Written task: Reproduce every line of the data below verbatim, with no changes.

Records supplied:
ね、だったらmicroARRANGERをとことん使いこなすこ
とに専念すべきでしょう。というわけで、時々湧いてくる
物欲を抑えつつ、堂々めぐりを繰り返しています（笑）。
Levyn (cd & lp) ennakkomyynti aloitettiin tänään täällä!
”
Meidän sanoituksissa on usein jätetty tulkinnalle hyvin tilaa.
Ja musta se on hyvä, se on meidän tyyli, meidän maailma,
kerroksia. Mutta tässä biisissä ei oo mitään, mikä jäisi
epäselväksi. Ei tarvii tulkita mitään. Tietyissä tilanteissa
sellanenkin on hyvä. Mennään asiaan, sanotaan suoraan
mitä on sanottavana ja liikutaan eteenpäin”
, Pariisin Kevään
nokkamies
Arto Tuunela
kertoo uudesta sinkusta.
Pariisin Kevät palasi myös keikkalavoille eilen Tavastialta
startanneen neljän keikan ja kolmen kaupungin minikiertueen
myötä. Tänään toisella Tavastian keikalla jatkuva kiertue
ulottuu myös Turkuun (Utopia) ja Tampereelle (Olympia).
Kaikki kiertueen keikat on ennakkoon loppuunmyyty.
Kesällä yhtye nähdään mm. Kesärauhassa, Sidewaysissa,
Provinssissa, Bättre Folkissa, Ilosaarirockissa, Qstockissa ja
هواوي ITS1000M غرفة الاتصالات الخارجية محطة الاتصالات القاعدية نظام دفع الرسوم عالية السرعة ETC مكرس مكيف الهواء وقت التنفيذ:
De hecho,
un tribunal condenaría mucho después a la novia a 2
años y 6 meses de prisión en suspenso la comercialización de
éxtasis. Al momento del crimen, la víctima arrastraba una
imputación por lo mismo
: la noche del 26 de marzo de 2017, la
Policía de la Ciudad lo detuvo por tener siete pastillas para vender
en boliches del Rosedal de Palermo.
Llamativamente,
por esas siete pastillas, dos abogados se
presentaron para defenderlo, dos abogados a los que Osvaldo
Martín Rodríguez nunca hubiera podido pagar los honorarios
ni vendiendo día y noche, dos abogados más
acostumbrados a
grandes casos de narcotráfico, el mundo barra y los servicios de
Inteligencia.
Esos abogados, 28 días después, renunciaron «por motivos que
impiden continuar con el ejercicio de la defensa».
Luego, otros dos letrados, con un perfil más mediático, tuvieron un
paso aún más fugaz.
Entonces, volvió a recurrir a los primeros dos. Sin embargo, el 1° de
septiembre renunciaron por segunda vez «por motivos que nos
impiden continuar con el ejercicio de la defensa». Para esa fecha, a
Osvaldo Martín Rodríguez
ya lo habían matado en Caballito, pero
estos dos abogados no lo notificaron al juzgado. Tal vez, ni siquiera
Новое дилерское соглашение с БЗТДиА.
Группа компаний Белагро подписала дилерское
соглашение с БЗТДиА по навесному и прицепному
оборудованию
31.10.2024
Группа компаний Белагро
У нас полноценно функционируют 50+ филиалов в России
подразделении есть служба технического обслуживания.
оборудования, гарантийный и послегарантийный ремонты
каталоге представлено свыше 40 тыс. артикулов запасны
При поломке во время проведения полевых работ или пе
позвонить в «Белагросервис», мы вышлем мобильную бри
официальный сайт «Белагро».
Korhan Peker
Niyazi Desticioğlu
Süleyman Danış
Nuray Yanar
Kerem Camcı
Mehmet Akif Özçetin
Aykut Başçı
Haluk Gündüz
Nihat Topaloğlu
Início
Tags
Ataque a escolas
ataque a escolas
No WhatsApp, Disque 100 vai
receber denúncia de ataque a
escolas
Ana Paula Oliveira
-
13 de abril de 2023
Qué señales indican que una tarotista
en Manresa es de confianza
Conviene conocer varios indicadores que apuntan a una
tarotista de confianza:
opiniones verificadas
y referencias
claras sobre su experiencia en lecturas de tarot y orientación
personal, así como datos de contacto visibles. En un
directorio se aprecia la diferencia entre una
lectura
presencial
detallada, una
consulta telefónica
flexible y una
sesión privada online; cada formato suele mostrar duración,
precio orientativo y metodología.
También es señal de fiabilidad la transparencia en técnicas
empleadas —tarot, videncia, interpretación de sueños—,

Exercise answer:
ね、だったらmicroARRANGERをとことん使いこなすこ
とに専念すべきでしょう。というわけで、時々湧いてくる
物欲を抑えつつ、堂々めぐりを繰り返しています（笑）。
Levyn (cd & lp) ennakkomyynti aloitettiin tänään täällä!
”
Meidän sanoituksissa on usein jätetty tulkinnalle hyvin tilaa.
Ja musta se on hyvä, se on meidän tyyli, meidän maailma,
kerroksia. Mutta tässä biisissä ei oo mitään, mikä jäisi
epäselväksi. Ei tarvii tulkita mitään. Tietyissä tilanteissa
sellanenkin on hyvä. Mennään asiaan, sanotaan suoraan
mitä on sanottavana ja liikutaan eteenpäin”
, Pariisin Kevään
nokkamies
Arto Tuunela
kertoo uudesta sinkusta.
Pariisin Kevät palasi myös keikkalavoille eilen Tavastialta
startanneen neljän keikan ja kolmen kaupungin minikiertueen
myötä. Tänään toisella Tavastian keikalla jatkuva kiertue
ulottuu myös Turkuun (Utopia) ja Tampereelle (Olympia).
Kaikki kiertueen keikat on ennakkoon loppuunmyyty.
Kesällä yhtye nähdään mm. Kesärauhassa, Sidewaysissa,
Provinssissa, Bättre Folkissa, Ilosaarirockissa, Qstockissa ja
هواوي ITS1000M غرفة الاتصالات الخارجية محطة الاتصالات القاعدية نظام دفع الرسوم عالية السرعة ETC مكرس مكيف الهواء وقت التنفيذ:
De hecho,
un tribunal condenaría mucho después a la novia a 2
años y 6 meses de prisión en suspenso la comercialización de
éxtasis. Al momento del crimen, la víctima arrastraba una
imputación por lo mismo
: la noche del 26 de marzo de 2017, la
Policía de la Ciudad lo detuvo por tener siete pastillas para vender
en boliches del Rosedal de Palermo.
Llamativamente,
por esas siete pastillas, dos abogados se
presentaron para defenderlo, dos abogados a los que Osvaldo
Martín Rodríguez nunca hubiera podido pagar los honorarios
ni vendiendo día y noche, dos abogados más
acostumbrados a
grandes casos de narcotráfico, el mundo barra y los servicios de
Inteligencia.
Esos abogados, 28 días después, renunciaron «por motivos que
impiden continuar con el ejercicio de la defensa».
Luego, otros dos letrados, con un perfil más mediático, tuvieron un
paso aún más fugaz.
Entonces, volvió a recurrir a los primeros dos. Sin embargo, el 1° de
septiembre renunciaron por segunda vez «por motivos que nos
impiden continuar con el ejercicio de la defensa». Para esa fecha, a
Osvaldo Martín Rodríguez
ya lo habían matado en Caballito, pero
estos dos abogados no lo notificaron al juzgado. Tal vez, ni siquiera
Новое дилерское соглашение с БЗТДиА.
Группа компаний Белагро подписала дилерское
соглашение с БЗТДиА по навесному и прицепному
оборудованию
31.10.2024
Группа компаний Белагро
У нас полноценно функционируют 50+ филиалов в России
подразделении есть служба технического обслуживания.
оборудования, гарантийный и послегарантийный ремонты
каталоге представлено свыше 40 тыс. артикулов запасны
При поломке во время проведения полевых работ или пе
позвонить в «Белагросервис», мы вышлем мобильную бри
официальный сайт «Белагро».
Korhan Peker
Niyazi Desticioğlu
Süleyman Danış
Nuray Yanar
Kerem Camcı
Mehmet Akif Özçetin
Aykut Başçı
Haluk Gündüz
Nihat Topaloğlu
Início
Tags
Ataque a escolas
ataque a escolas
No WhatsApp, Disque 100 vai
receber denúncia de ataque a
escolas
Ana Paula Oliveira
-
13 de abril de 2023
Qué señales indican que una tarotista
en Manresa es de confianza
Conviene conocer varios indicadores que apuntan a una
tarotista de confianza:
opiniones verificadas
y referencias
claras sobre su experiencia en lecturas de tarot y orientación
personal, así como datos de contacto visibles. En un
directorio se aprecia la diferencia entre una
lectura
presencial
detallada, una
consulta telefónica
flexible y una
sesión privada online; cada formato suele mostrar duración,
precio orientativo y metodología.
También es señal de fiabilidad la transparencia en técnicas
empleadas —tarot, videncia, interpretación de sueños—,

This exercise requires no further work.